=== Exercise description ===
Your task is to count the lines of the entries below that include the word "Tumor" and to give only the resulting number.

=== Data section ===
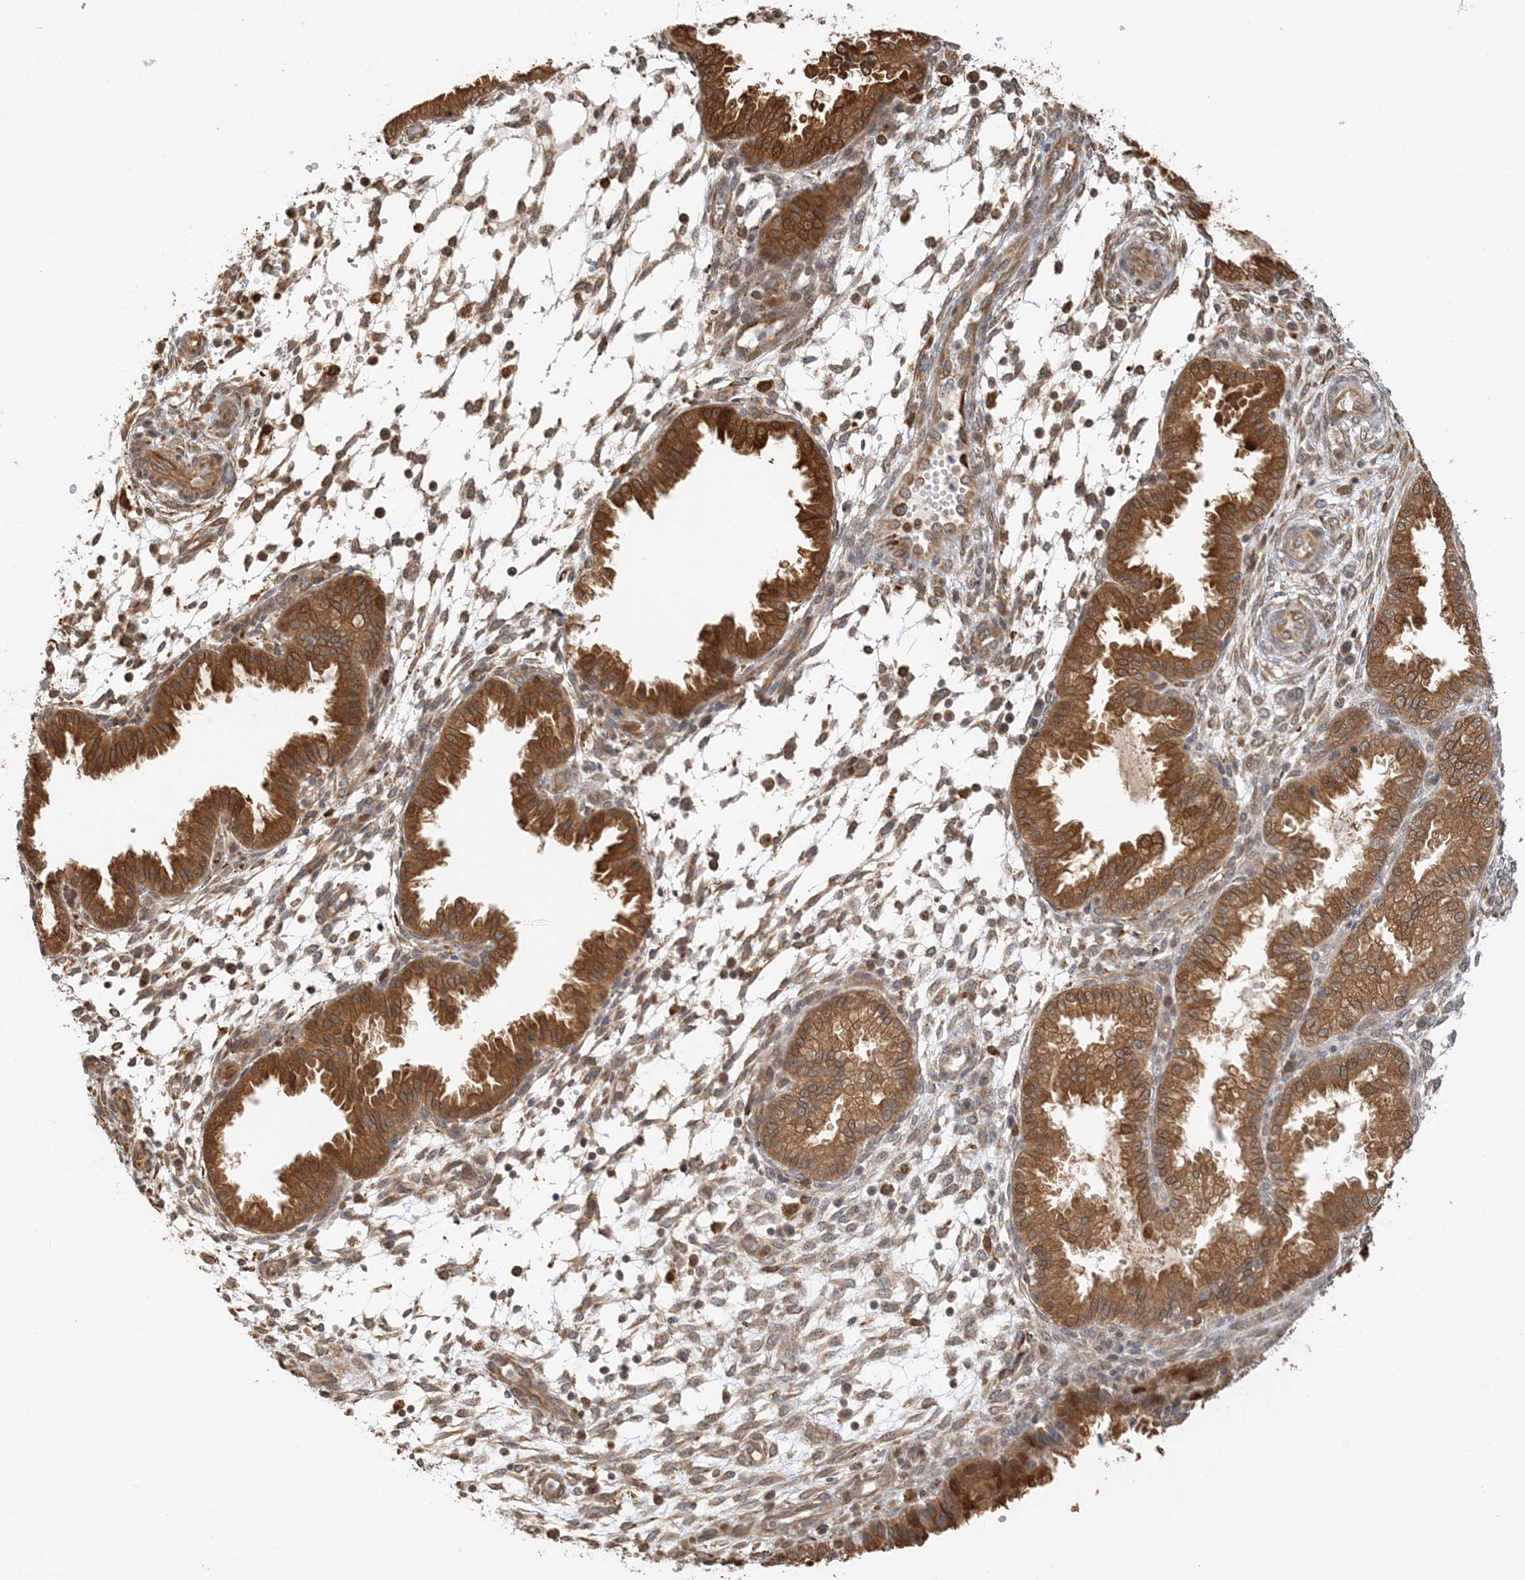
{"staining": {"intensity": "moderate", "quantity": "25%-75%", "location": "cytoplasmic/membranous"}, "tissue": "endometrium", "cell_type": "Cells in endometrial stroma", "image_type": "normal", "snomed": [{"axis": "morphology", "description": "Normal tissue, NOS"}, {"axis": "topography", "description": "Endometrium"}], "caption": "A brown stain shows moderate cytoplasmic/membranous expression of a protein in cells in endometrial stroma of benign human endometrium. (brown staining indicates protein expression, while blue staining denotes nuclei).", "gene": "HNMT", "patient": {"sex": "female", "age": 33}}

---

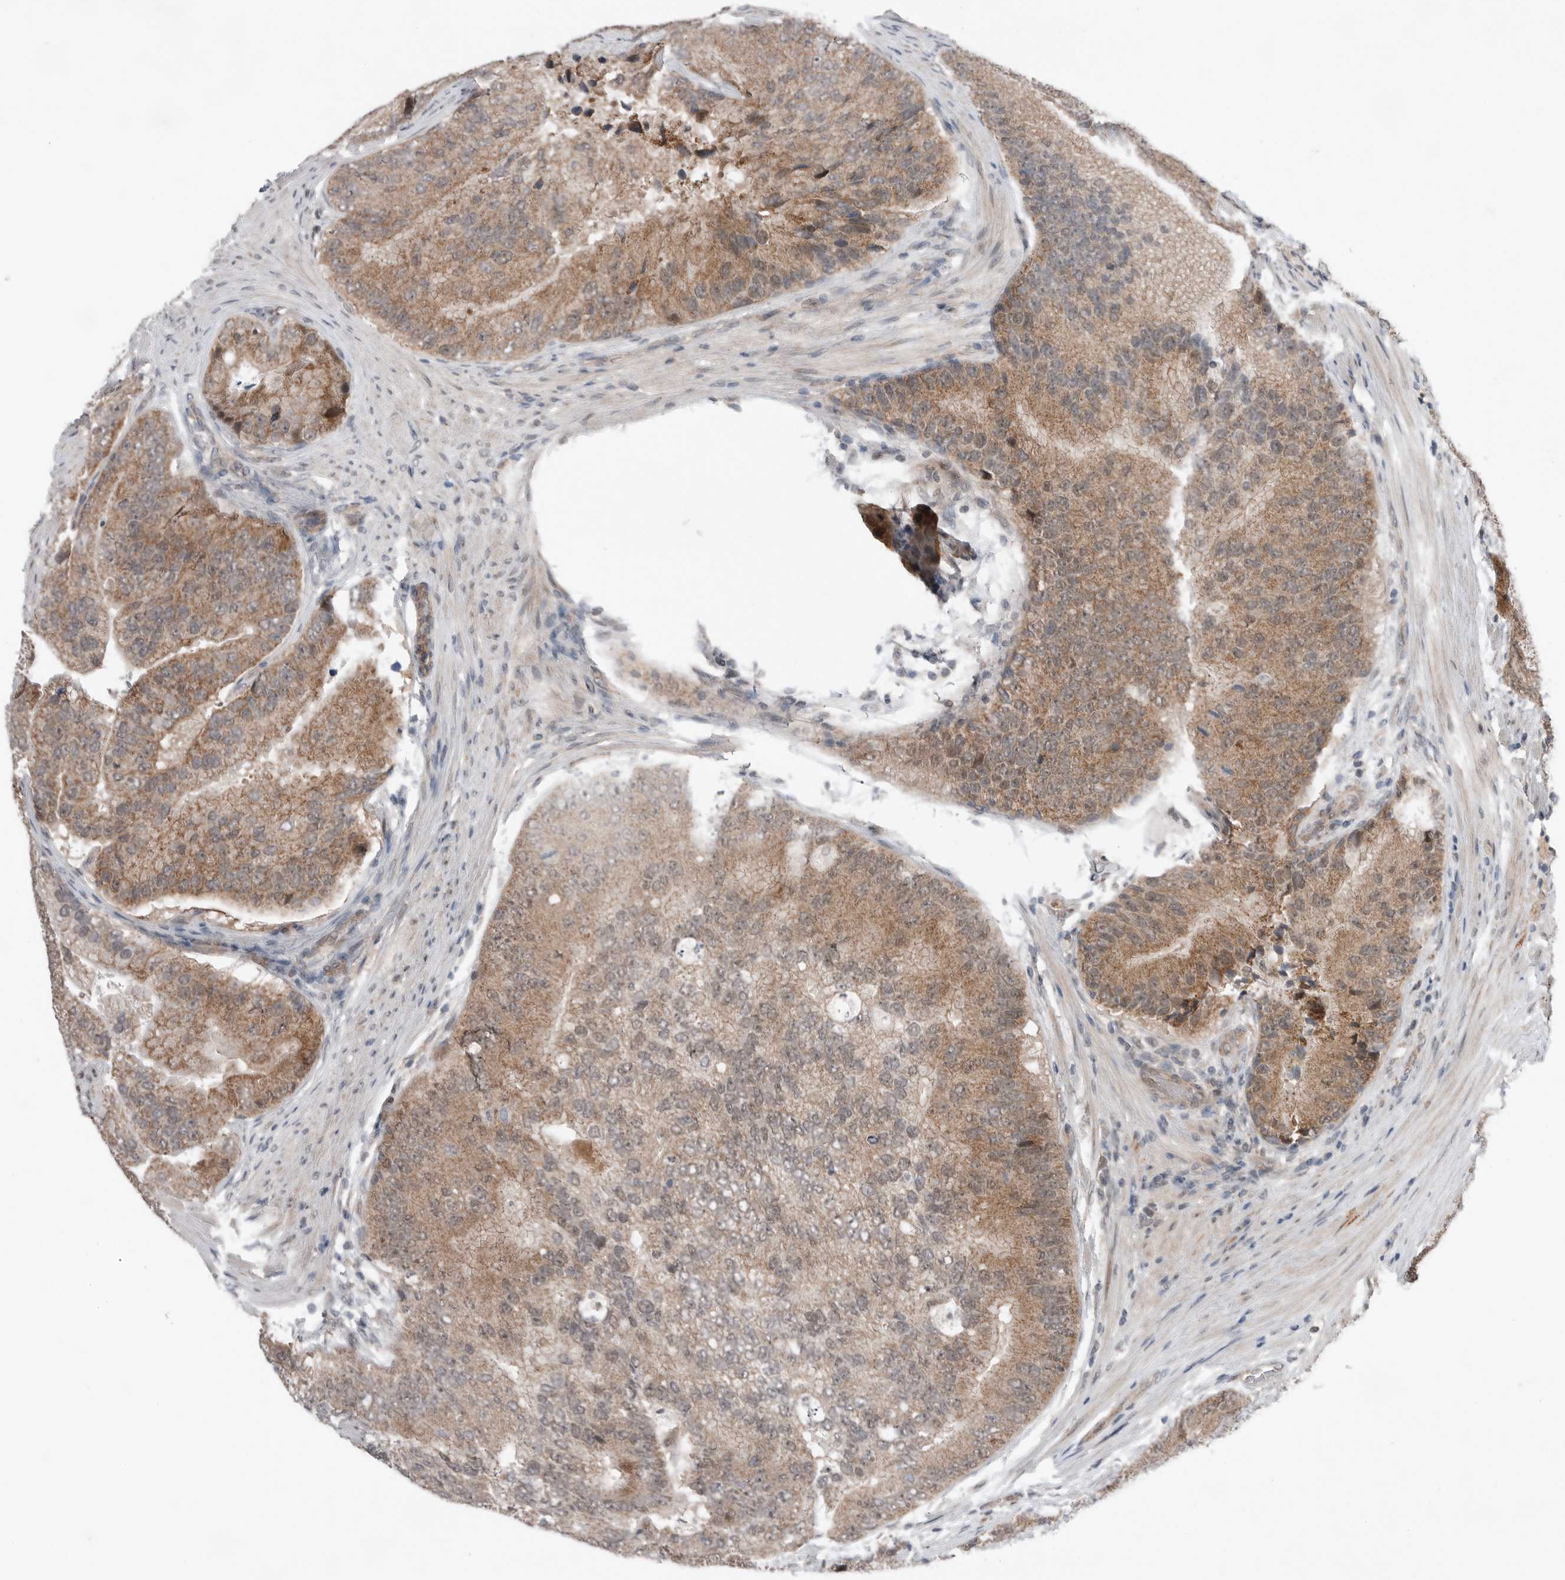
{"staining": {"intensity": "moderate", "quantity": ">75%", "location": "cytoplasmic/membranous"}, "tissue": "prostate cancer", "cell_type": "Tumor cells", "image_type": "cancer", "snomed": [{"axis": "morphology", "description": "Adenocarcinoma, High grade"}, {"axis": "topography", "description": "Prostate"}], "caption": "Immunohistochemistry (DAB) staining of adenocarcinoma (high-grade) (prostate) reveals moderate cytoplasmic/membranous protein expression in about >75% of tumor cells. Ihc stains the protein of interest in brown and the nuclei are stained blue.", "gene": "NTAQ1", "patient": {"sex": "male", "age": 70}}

* * *

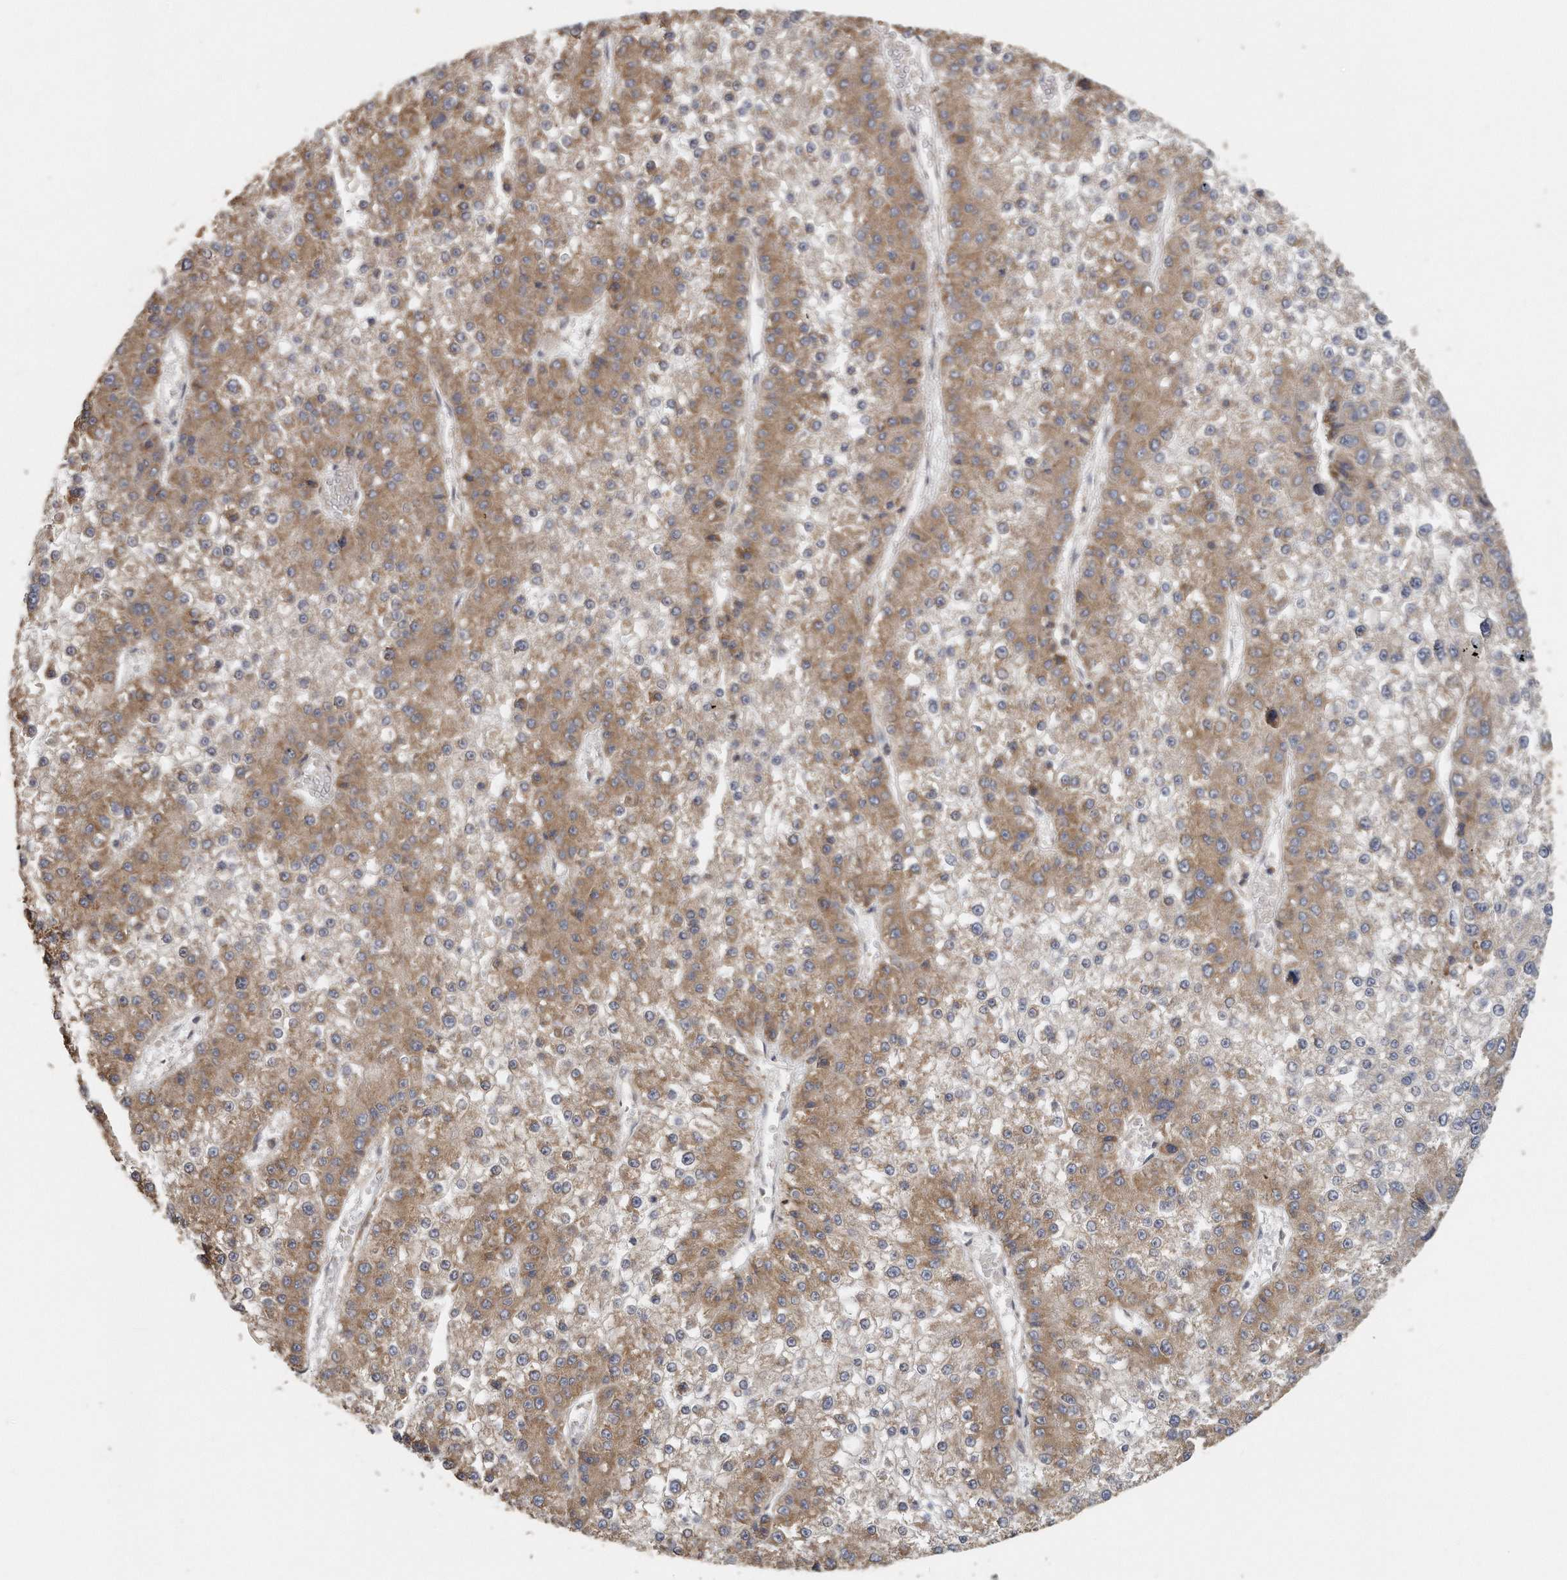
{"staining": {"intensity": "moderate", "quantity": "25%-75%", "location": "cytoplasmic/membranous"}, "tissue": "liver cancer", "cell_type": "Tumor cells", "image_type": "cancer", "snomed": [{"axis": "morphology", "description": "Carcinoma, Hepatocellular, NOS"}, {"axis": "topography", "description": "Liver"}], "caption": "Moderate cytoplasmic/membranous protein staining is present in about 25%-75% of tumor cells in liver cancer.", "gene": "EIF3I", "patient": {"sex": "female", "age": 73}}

=== Output of the exercise ===
2